Para formar o novo governo, Yushchenko precisa do apoio de um dos outros dois partidos. A imprensa internacional acha que será o de Tymoshenko, a quem considera a grande vencedora do pleito – estranhamente, pois ficou 10% atrás de Yanukovych. O mais lógico, porém, seria a união com ele, que é bem visto pela Rússia, ao contrário de Tymoshenko, apoiada claramente por Bush. Note-se que a Ucrânia depende muito dos russos, que subsidiam as importações de gás, as quais pesam muito no orçamento do país. Além disso, há milhões de trabalhadores ucranianos que trabalham na Rússia e remetem anualmente grandes quantias a seu país. Sem falar nos 44% dos habitantes do país de origem russa.
Mesmo que Yushchenko opte por sua antiga primeira ministra, a Rússia ganhou este round. O fracasso da “revolução laranja” depõe contra as excelências das propostas liberal-democratas.
Em março, Putin fez 2 x 0. Na Bielorrússia, chamada de “a última ditadura da Europa” pelos americanos, o presidente Alexander Lukashenko derrotou seu rival Alexander Milinkevich por 82% contra 6% dos votos. Como aconteceu na Ucrânia, aqui também houve um maciço envolvimento do Ocidente contra o governo pró-Rússia. De acordo com o New York Times, grandes somas foram enviadas pelo National Endowment for Democracy dos EUA, pela Westminster Foundation do Reino Unido e pela primeira-ministra da Alemanha para a Khopits, uma rede de ativistas anti-Lukashenko. A Polônia refundou uma emissora de rádio estatal na fronteira para veicular programas contra o governo belarusso, o que a alemã Deutsche Welle também fez.
O governo Bush apressou-se a taxar de suspeitos os 82% de Lukashenko, embora não tenha questionado os 97% obtidos pelo amigo Mikhail Saakshvili na Geórgia, apontada como exemplo de democracia.

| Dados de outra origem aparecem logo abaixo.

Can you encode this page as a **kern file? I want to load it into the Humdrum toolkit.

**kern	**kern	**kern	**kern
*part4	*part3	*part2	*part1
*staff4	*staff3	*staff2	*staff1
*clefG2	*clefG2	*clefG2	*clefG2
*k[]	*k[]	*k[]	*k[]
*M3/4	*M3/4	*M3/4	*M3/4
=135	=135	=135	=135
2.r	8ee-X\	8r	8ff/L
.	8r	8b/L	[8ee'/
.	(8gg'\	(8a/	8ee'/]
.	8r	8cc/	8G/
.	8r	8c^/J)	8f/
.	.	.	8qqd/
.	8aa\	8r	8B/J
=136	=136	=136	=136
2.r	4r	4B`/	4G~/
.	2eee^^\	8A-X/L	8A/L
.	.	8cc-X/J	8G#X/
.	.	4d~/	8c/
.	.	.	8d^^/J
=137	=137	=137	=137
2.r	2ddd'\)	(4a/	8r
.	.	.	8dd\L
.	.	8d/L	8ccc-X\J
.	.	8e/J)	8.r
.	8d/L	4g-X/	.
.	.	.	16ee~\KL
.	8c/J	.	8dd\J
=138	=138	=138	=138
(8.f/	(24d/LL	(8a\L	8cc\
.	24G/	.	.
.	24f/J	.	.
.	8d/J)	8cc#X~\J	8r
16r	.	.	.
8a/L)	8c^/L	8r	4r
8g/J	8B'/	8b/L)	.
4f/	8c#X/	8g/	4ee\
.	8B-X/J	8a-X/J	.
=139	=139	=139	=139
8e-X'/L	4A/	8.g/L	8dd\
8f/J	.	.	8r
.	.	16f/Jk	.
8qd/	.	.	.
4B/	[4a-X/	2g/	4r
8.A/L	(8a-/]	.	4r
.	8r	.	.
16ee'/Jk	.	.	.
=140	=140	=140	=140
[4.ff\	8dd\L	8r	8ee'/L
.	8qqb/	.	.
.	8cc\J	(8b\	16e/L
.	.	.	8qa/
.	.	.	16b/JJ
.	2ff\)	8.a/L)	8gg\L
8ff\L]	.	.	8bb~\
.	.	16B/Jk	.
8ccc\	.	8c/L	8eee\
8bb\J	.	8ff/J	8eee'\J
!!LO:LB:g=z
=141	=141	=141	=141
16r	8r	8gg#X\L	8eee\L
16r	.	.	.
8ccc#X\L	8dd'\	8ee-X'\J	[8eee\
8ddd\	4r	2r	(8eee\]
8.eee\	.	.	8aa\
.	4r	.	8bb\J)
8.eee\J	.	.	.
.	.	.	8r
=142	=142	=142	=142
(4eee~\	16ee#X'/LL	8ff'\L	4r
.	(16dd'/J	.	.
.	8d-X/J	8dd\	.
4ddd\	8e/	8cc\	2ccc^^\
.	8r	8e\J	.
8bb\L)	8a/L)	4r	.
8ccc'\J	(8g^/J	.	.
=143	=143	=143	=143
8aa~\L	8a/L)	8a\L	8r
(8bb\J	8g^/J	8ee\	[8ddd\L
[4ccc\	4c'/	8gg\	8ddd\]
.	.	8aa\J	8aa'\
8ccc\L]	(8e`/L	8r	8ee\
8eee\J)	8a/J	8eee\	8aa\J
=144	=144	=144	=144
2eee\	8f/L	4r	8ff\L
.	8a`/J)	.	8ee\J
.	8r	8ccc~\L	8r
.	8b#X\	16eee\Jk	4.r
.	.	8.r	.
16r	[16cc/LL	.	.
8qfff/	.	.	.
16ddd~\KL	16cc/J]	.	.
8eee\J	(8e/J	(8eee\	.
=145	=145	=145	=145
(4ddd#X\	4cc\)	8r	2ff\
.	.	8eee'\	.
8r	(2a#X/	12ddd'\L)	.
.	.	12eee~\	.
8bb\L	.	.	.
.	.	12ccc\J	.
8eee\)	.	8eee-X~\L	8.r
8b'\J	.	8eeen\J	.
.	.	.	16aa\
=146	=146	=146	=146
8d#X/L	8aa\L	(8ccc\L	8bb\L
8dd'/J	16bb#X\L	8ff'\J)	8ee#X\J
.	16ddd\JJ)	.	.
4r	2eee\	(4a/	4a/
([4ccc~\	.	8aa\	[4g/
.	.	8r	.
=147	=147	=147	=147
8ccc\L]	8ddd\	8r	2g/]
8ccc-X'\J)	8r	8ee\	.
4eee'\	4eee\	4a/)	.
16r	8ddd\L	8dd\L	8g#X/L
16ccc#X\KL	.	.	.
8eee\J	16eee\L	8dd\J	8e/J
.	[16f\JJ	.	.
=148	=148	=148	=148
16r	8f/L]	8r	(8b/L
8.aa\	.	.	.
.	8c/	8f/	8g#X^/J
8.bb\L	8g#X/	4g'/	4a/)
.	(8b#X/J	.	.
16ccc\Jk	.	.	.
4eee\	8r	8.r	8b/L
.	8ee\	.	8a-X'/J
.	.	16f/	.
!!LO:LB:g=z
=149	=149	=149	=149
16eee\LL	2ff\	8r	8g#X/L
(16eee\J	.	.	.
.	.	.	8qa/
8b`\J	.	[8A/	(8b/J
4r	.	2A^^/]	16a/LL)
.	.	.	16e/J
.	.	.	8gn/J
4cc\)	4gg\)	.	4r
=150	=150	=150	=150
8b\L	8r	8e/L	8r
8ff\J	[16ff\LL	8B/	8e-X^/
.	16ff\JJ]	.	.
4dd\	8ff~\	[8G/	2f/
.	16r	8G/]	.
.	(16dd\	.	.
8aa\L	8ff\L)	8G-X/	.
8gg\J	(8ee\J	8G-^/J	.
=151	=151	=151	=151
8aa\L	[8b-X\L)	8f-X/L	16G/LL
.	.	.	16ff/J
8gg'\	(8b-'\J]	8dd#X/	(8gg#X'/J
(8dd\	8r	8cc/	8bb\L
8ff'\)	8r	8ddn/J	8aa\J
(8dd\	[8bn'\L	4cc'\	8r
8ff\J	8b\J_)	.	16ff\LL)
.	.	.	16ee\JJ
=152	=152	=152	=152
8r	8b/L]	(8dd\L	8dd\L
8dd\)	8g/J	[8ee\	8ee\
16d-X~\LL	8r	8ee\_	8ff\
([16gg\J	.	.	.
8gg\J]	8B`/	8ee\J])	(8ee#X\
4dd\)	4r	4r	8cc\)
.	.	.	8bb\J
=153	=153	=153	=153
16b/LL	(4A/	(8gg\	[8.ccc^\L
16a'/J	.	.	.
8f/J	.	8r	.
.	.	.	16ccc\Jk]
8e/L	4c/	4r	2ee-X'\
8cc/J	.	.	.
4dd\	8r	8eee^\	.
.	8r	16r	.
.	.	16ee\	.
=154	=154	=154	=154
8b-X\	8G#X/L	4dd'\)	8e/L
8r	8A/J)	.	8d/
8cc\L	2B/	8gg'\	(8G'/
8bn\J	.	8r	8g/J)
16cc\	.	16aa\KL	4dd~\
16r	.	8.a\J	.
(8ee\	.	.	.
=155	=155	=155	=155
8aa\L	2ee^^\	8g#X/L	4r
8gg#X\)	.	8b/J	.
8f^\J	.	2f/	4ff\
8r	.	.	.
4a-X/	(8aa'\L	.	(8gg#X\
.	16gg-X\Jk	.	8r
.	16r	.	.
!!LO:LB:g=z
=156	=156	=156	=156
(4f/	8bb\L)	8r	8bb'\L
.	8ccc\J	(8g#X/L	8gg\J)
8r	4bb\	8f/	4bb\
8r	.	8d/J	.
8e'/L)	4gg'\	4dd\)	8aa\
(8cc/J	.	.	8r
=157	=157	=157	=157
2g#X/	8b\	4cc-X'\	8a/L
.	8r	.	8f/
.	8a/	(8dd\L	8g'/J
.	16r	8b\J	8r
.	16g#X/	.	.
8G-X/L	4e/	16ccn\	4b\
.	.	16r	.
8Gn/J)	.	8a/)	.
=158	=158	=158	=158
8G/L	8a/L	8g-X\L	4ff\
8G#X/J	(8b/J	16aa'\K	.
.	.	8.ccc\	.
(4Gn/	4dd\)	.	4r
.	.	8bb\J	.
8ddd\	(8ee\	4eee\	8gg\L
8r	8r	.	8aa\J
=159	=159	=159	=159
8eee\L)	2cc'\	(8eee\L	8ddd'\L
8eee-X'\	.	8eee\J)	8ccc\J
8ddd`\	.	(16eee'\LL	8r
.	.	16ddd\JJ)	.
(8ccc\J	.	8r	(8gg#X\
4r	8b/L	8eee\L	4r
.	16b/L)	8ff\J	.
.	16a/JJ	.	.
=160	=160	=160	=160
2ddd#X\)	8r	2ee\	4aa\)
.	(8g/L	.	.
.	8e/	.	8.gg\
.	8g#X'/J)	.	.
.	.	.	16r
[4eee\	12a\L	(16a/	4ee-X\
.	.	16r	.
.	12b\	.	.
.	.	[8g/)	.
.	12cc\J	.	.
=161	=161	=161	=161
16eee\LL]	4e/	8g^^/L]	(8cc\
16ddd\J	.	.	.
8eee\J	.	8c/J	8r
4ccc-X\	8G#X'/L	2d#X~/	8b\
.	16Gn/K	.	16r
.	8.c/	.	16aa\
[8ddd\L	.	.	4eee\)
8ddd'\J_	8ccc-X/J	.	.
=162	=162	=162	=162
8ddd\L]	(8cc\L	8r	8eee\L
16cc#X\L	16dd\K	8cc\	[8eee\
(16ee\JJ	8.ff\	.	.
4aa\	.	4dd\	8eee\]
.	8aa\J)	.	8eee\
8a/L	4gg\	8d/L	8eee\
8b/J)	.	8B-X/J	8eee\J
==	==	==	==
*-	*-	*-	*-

A condenação principal veio dos observadores da OSCE (Organização para Segurança e Cooperação na Europa), que consideraram as eleições eivadas de irregularidades, como prisão de líderes oposicionistas, intimidação de eleitores e pressões sobre jornais oposicionistas. No entanto, para os observadores da CEI (Comunidade de Estados Independentes – ex-soviéticos), as eleições foram abertas e transparentes.

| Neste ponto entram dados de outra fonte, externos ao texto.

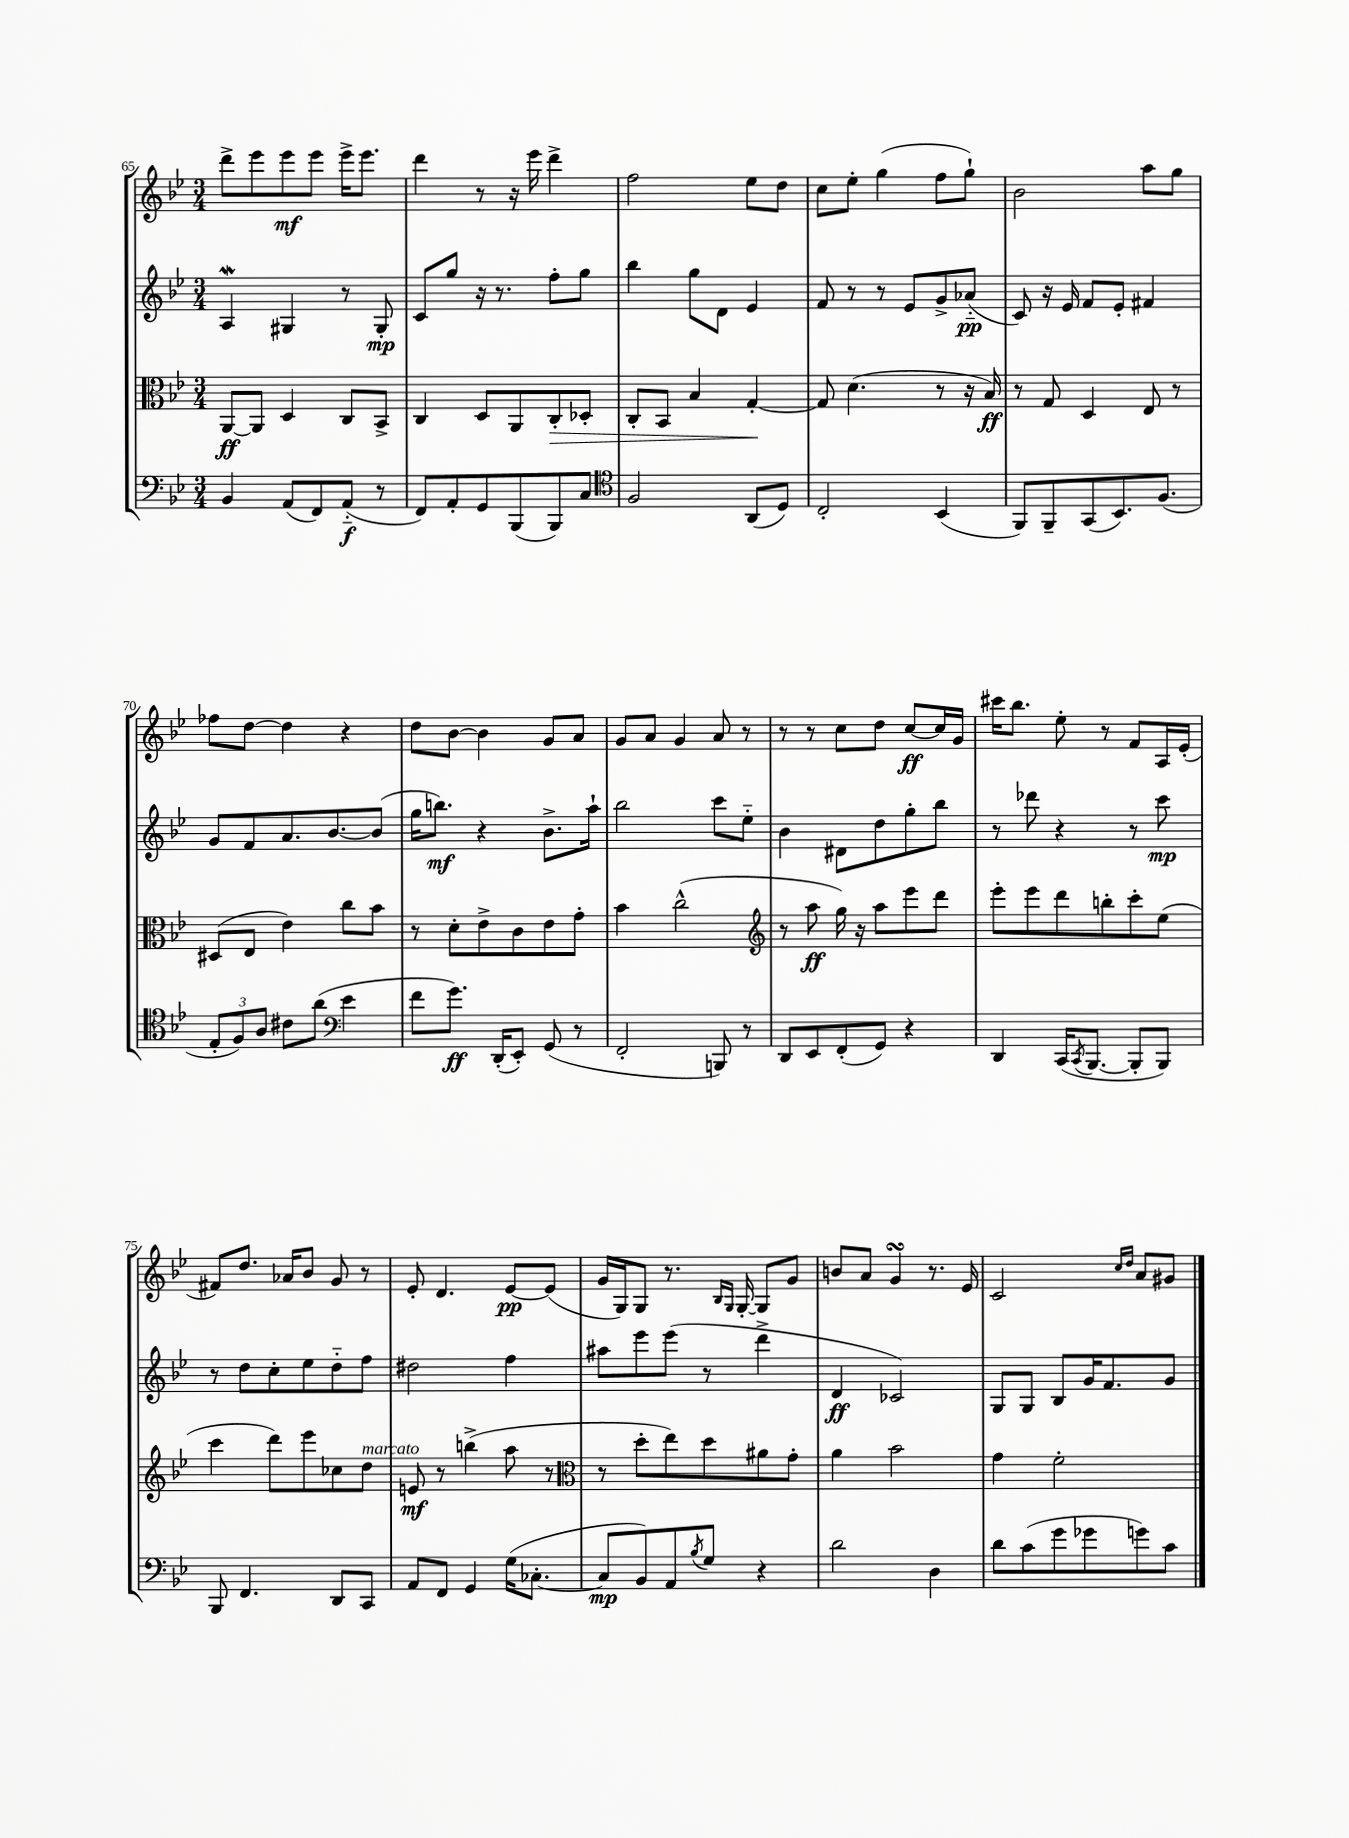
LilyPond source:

Embora Lukashenko seja um tipo violento, muito longe de um democrata, o fato é que ele venceria qualquer eleição, limpa ou fraudada. A prova é que, meses antes das eleições, a pesquisa Gallup mostrava que o presidente tinha as preferências de 55% do eleitorado contra 17% do rival. Veja por quê.

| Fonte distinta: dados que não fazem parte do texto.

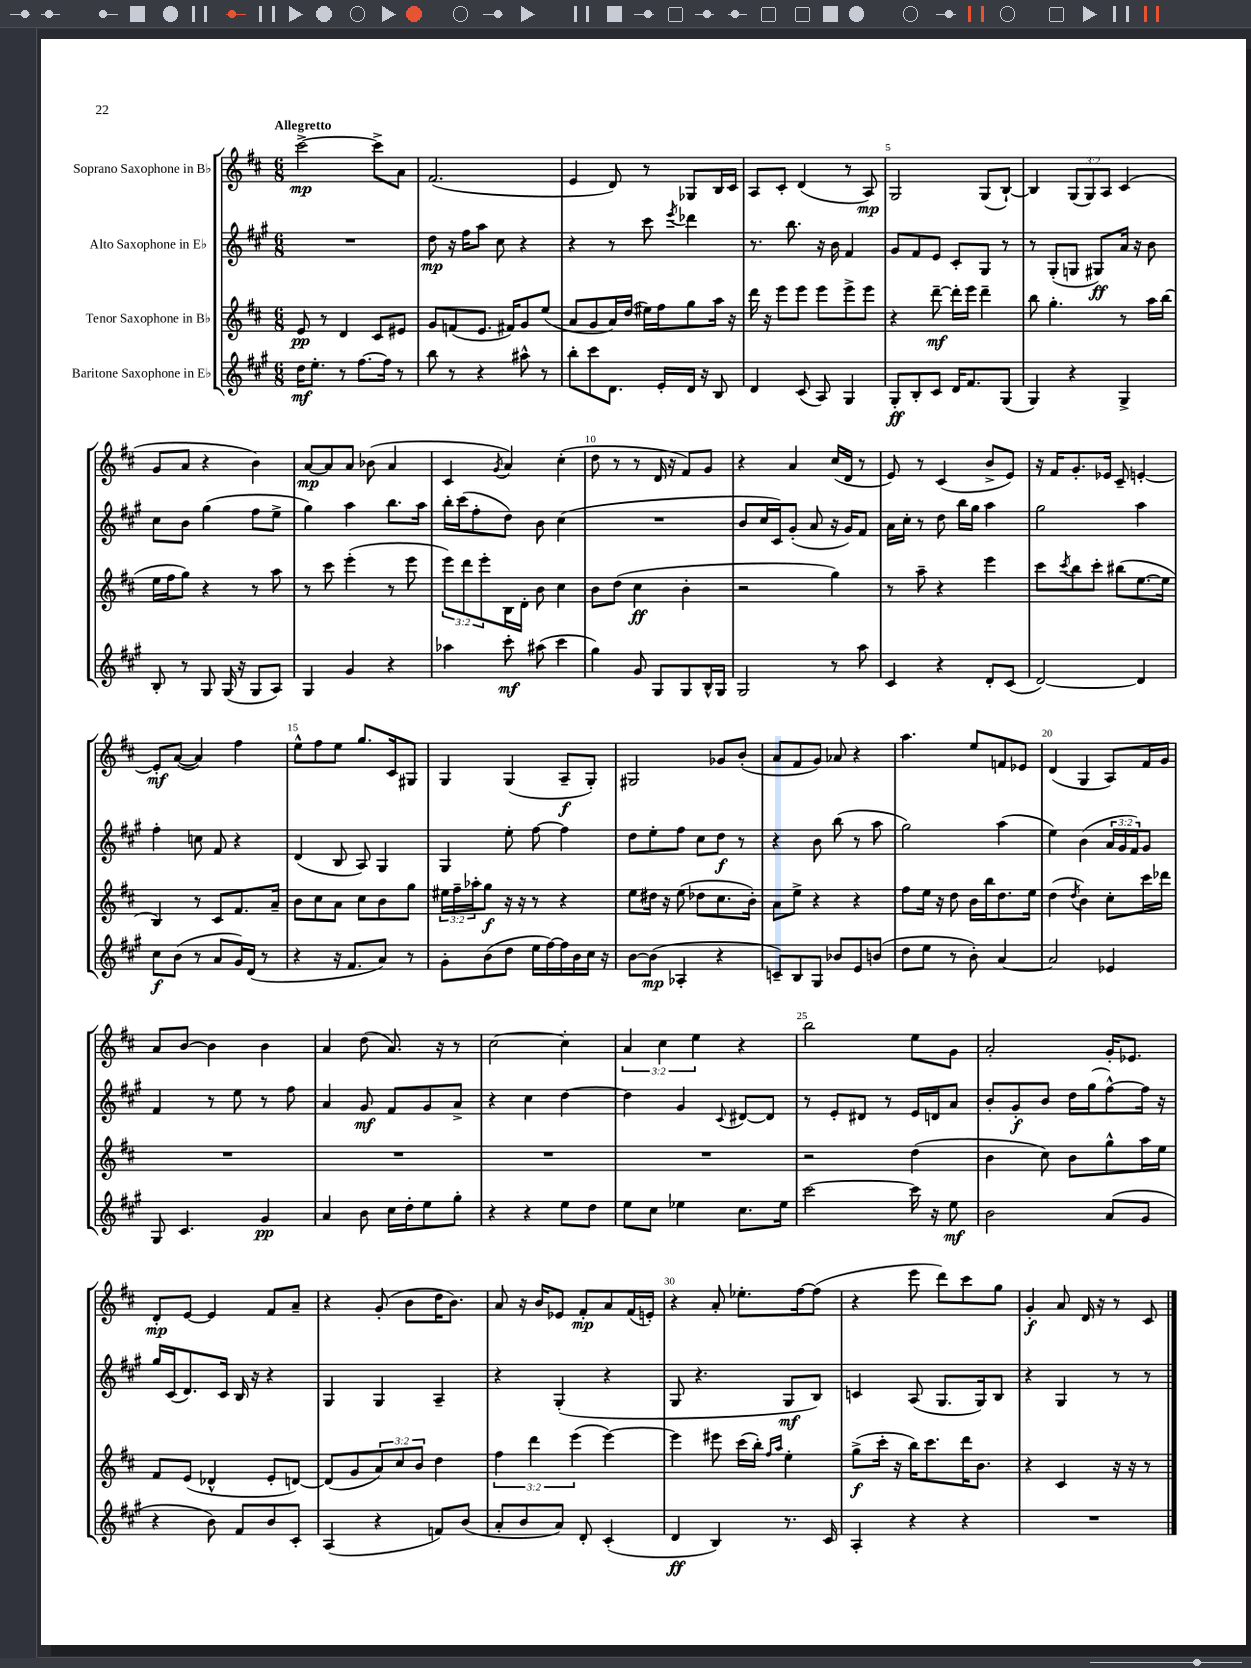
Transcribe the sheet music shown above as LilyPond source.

Lukashenko recusou a terapia de choque neoliberal que arrasou as economias das antigas repúblicas soviéticas na era pós-comunismo. E veja os resultados: nos últimos 5 anos, o PIB cresceu 7,5%, em média. A Bielorrússia tem o mais alto nível de vida entre os estados da CEI. O número de pobres foi reduzido pela metade nos últimos sete anos. Em 2005, a economia, que é 80% estatal, teve um crescimento entre 8 e 9%, o desemprego não passou de 2% e o aumento salarial médio foi de 24%.
Trazer para o seu lado as antigas repúblicas soviéticas é um objetivo fundamental da política externa americana. Muitas delas são ricas em petróleo, minerais e gás, frutos tentadores para as empresas dos Estados Unidos. Além disso, diversas localizam-se numa região da maior importância estratégica, junto às grandes reservas petrolíferas do Irã e dos países árabes. Bush já conseguiu colocar bases militares por ali, prontas para serem acionadas em caso de guerra com o Irã. Cercar a Rússia com um cordão de países amigos dos americanos será uma forma de impor respeito à única potência que não precisa ter medo dos americanos. Como eles, os russos dispõem de milhares de ogivas nucleares. Talvez elas azedem mais o humor de Bush do que as derrotas eleitorais no leste europeu.